Load Dataset
We will continue using the simulated dataset credit for
demonstration. The dataset contains the information of a large number of
credit card holders.
credit <- read.csv('https://albums.yuanting.lu/sta126/data/credit.csv')
Dataset Overview
- How large is this dataset?
dim(credit) # The dimension (rows by columns) of the dataset
- What are the variables (columns) in the dataset?
- Which of the variables are categorical?
Which ones are numerical? We can take a peek of the dataset
by viewing its first a few rows (e.g., first 10 rows).
head(credit, 10) # The head function shows the first a few rows of the dataset.
Dataset Summary
- Create a frequency table for a
variable.
To convert the frequency table to a relative frequency
table, we can divide the numbers in the table by the
total number of customers in the data set. If you remember the total
number of customers is 400, do
table(credit$Student) / 400. Otherwise, we can use
the length function to calculate the total so that we do
table(credit$Student) / length(credit$Student).
- Create a pie chart.
freq <- table(credit$Student)
pie(freq, main = "Student Status")

- The code is equivalent to
pie(table(credit$Sstudent)).
- The arrow sign (<-) in the first line of this code chunk deposits
contents on the right-hand side of the arrow (i.e., the student status
frequency table) to R variable on the left-hand side of the
arrow (i.e.,
freq), so that from now on if we need the
frequency table, we simply call freq instead of typing
table(credit$Student) over and over again.
- The option main = “Student Status” adds a title to the
graph.
- Create a bargraph.

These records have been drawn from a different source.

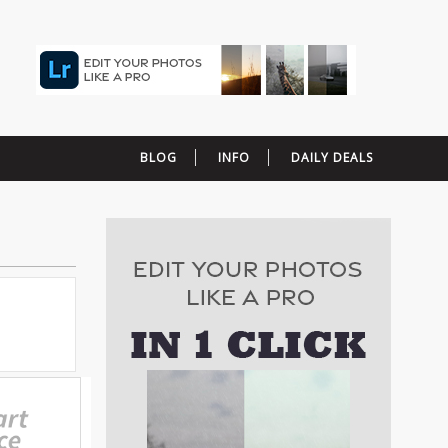
BLOG
INFO
DAILY DEALS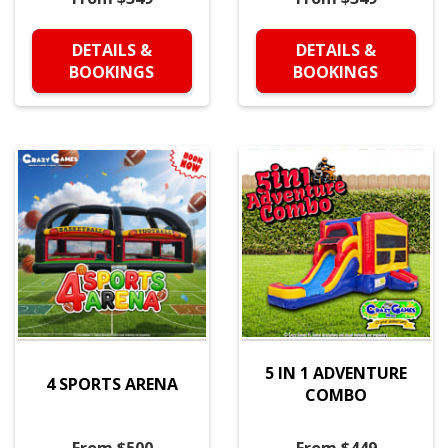
DETAILS &
DETAILS &
BOOKINGS
BOOKINGS
5 IN 1 ADVENTURE
4 SPORTS ARENA
COMBO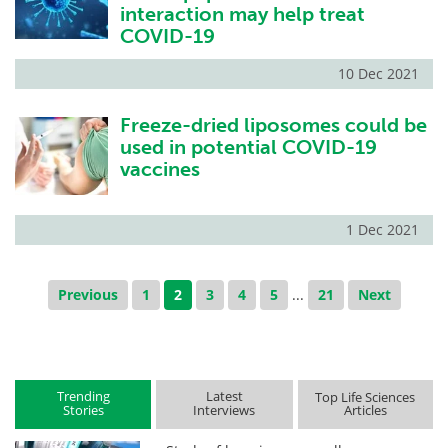
interaction may help treat
COVID-19
10 Dec 2021
Freeze-dried liposomes could be
used in potential COVID-19
vaccines
1 Dec 2021
Previous
1
2
3
4
5
...
21
Next
Trending
Latest
Top Life Sciences
Stories
Interviews
Articles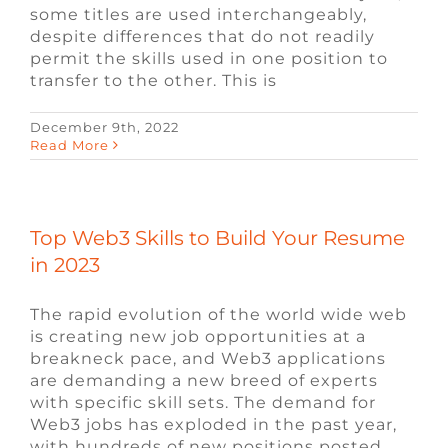
some titles are used interchangeably,
despite differences that do not readily
permit the skills used in one position to
transfer to the other. This is
December 9th, 2022
Read More
Top Web3 Skills to Build Your Resume
in 2023
The rapid evolution of the world wide web
is creating new job opportunities at a
breakneck pace, and Web3 applications
are demanding a new breed of experts
with specific skill sets. The demand for
Web3 jobs has exploded in the past year,
with hundreds of new positions posted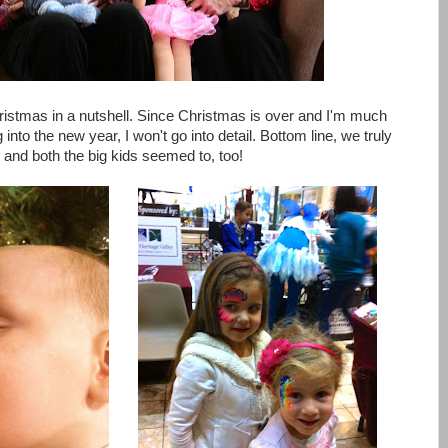
ristmas in a nutshell. Since Christmas is over and I'm much
nto the new year, I won't go into detail. Bottom line, we truly
 and both the big kids seemed to, too!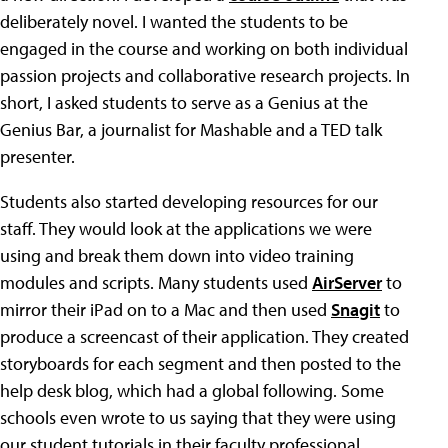
deliberately novel. I wanted the students to be
engaged in the course and working on both individual
passion projects and collaborative research projects. In
short, I asked students to serve as a Genius at the
Genius Bar, a journalist for Mashable and a TED talk
presenter.
Students also started developing resources for our
staff. They would look at the applications we were
using and break them down into video training
modules and scripts. Many students used
AirServer
to
mirror their iPad on to a Mac and then used
Snagit
to
produce a screencast of their application. They created
storyboards for each segment and then posted to the
help desk blog, which had a global following. Some
schools even wrote to us saying that they were using
our student tutorials in their faculty professional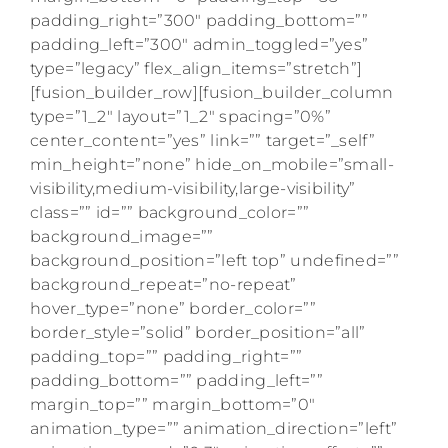
padding_right=”300″ padding_bottom=””
padding_left=”300″ admin_toggled=”yes”
type=”legacy” flex_align_items=”stretch”]
[fusion_builder_row][fusion_builder_column
type=”1_2″ layout=”1_2″ spacing=”0%”
center_content=”yes” link=”” target=”_self”
min_height=”none” hide_on_mobile=”small-
visibility,medium-visibility,large-visibility”
class=”” id=”” background_color=””
background_image=””
background_position=”left top” undefined=””
background_repeat=”no-repeat”
hover_type=”none” border_color=””
border_style=”solid” border_position=”all”
padding_top=”” padding_right=””
padding_bottom=”” padding_left=””
margin_top=”” margin_bottom=”0″
animation_type=”” animation_direction=”left”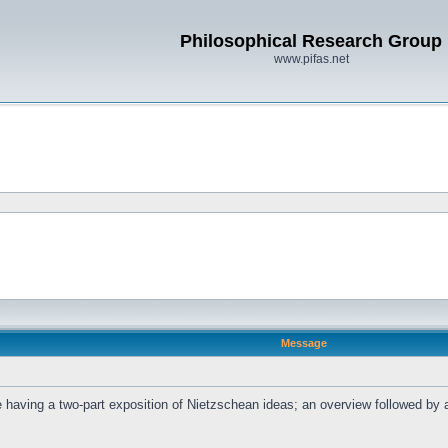
Philosophical Research Group
www.pifas.net
Message
l be having a two-part exposition of Nietzschean ideas; an overview followed b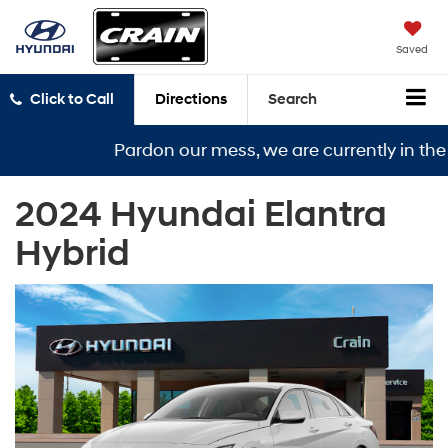
Saved
Click to Call
Directions
Search
Pardon our mess, we are currently in the mi
2024 Hyundai Elantra
Hybrid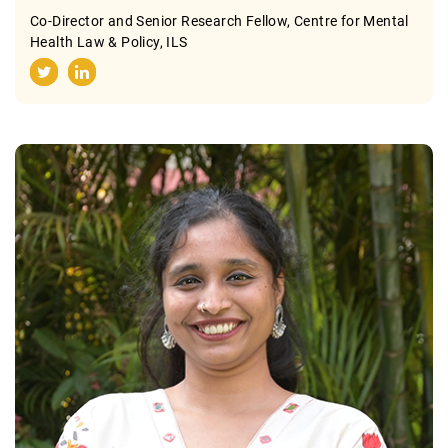
Co-Director and Senior Research Fellow, Centre for Mental
Health Law & Policy, ILS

We have already
assigned
freq to be the frequency table in the previous
code chunk, so we can continue using it.
barplot(freq, main = "Student Status")

Practice Make the y-axis display relative
frequency.
[Plus] Graphic Skills +
- Customized colors.
- The col = c(“lightblue”, “lightcoral”) option provides
two colors to the graph.
- The c function combines its arguments (e.g., “lightblue”,
“lightcoral”) and creates a list.
- Customized group tags.
- The labels option allows us to change the group tags in a
pie chart.
- The names option allows us to change the group tags in a
bar graph.
- Customize text labels on the y-axis.
- The ylab option allows us to change the text label on the
y-axis.
- Use lines to shade bars and slices.
- The density option provides the density of line segments
to each bar or slice.
- The angle option sets the angles of the line segments (in
degrees).
freq <- table(credit$Student) / length(credit$Student)
pie(freq,
col = c("lightblue", "lightcoral"),
labels = c("Non-student", "Student"),
main = "Student Status")

barplot(freq,
density = c(20, 10),
angle = 60,
names = c("Non-student", "Student"),
ylab = "Relative Frequency",
main = "Student Status")